On top of the aforementioned train sequence that opened the story,
I also admired a bone crunching and artery spewing montage showing Robert
decimating his way through some rich date-rapping Wall Street types, and a
nail biting sequence in Robert's Lyft that turned particularly nasty for
him and his attacking passenger. On
a pure level of delivering on status quo levels of gory mayhem, THE
EQUALIZER 2 is on strong footing. If only the overall writing of this sequel
would have been as well oiled and
assured as its star and director. Mind
numbing predictability rears up throughout THE EQUALIZER 2, as it becomes
very easy very early on to see where the plot will move from one beat to
the next, not to mention that true motivations from certain characters -
that are designed to hopefully surprise audience members - are tipped off
with obvious unavoidability. A
potentially rich subplot involving Robert befriending one of his neighbors,
a young gangbanger tempted into a gang world of drugs and wealth, has some
compelling layers, but pays off in achingly formulaic ways.
Then there's a long gestating subplot involving Robert trying to
aid a Holocaust survivor that feels like it should have been best left on
the cutting room floor, despite its honorable intentions. Rather
astoundingly, THE EQUALIZER 2 makes up for such creative troubles with a
truly ape shit crazy, yet truly absurdly exhilarating third act, which
culminates in Robert finally taking on all of Susan's conspiring murderers
during a hurricane, making this the second film I've seen this year after THE
HURRICANE HEIST involving a climax showcasing heroes and villains
battling it out with a ranging storm screaming in the background.

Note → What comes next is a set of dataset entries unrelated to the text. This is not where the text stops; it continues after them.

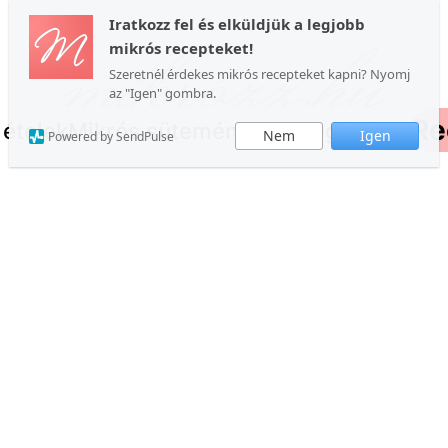
Iratkozz fel és elküldjük a legjobb
mikrós recepteket!
Szeretnél érdekes mikrós recepteket kapni? Nyomj
az "Igen" gombra.
Re
 ételek
Mikrós sütemények
Kategóriák
Nem
Igen
Powered by SendPulse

I found myself smiling a lot during the final minutes of THE
EQUALIZER 2, and in the end it's a sequel that's surprisingly worthy of big
screen investment. It
improves upon the geographical scope of the first (it traverses through
Brussels to Boston to Washington), expands upon the storyline of Robert's
tortured character, and, most agreeably, it's a self-contained sequel with
a beginning, middle, and end that doesn't aggressively go out of its way to set up more sequels.
Yet, I hope that Washington's presumed dead government operative
will show up in THE EQUALIZER 3 with a new off-the-grid and
under-the-radar job lined up, like a movie theater usher that will seek
justice on cinema patrons that talk or text during a feature presentation.